1. Do Not Use Personal or Known Information

Avoid using numbers from your birthday, phone numbers, social security numbers, family member names, pet names, sports teams, addresses and so on. Hackers already have or can easily find your personal information in public sources, such as county records and social media. When they attempt to crack your password, they will use a various combination of these to formulate a likely password that you would use.

2. Use a Long Password

Create a password that is at least 12-16 characters. The length of a password is a critical factor in its security. The more characters a password has, the more combinations a hacker must try in order to guess or brute force the password

For example, a 12-character password is significantly harder to crack than an 8-character password because the number of possible combinations increases exponentially with each additional character.

3. Use Passphrases Instead

Building on the previous point, passphrases are by nature longer. A passphrase of five random unrelated words would likely be more than 12 characters and can be significantly easier to remember.

For example, “Purple-Turtles-$100-Jazz-HANDS” is long, strong, and memorable. You can use tools such as Keeper’s passphrase generator: https://www.keepersecurity.com/features/passphrase-generator/

4. Do not reuse your password

According to TechRadar, 70% of breached accounts were due to password re-use. Hackers use a technique called credential stuffing. Essentially, they can purchase usernames and passwords in bulk from the dark web for pennies on the dollar. From there, they can find almost all your accounts tied to that username or email from various websites and try access your account.

For instance, if you are using the same email and password for online shopping, social media, banking, utilities, and other uses, if a hacker gets access to one, they can potentially gain access to all your accounts. Just imagine the havoc that can cause!

5. Use a Password Manager

You must be asking, “Danny, how am I going to remember a unique password for each of my 50+ accounts!?” The answer is simple, use a password manager. All you need to remember is one strong master password—I see you, Purple-Turtles-$100-Jazz-HANDS!

With a master password, you can get into your password manager vault, you will have access to all your other passwords. “Well, Danny, isn’t that putting too many eggs in one basket?” Although it is a centralized place to store your passwords, if you have a sufficiently strong password and MFA, it is very, very difficult for a hacker to get your passwords.

However, do note that not all password managers are made equal. The password managers that are built into your browser can easily be breached and have all your passwords extracted by hackers. Having a dedicated password manager that prioritizes security, such as Keeper or Bitwarden, is crucial.

If you are not already using a password manager, I highly recommend you do so. Ask your IT department about using one at work.

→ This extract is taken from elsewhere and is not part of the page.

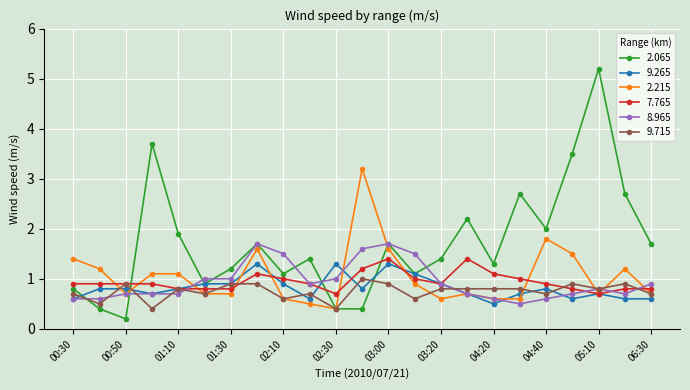

What is the highest value of the 7.765 series?

1.4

Although not technically a password feature, consider using multifactor authentication (MFA) wherever your can. Even if a hacker has your password, they still need that second factor to log in.

Rather than using your phone number with SMS, consider using an app such as Microsoft Authenticator or Google Authenticator—both of these are known as software tokens and they are much more secure than SMS, which can be intercepted or prone to SIM jacking. For even more critical accounts, consider using a hardware security key, such as a Yubikey.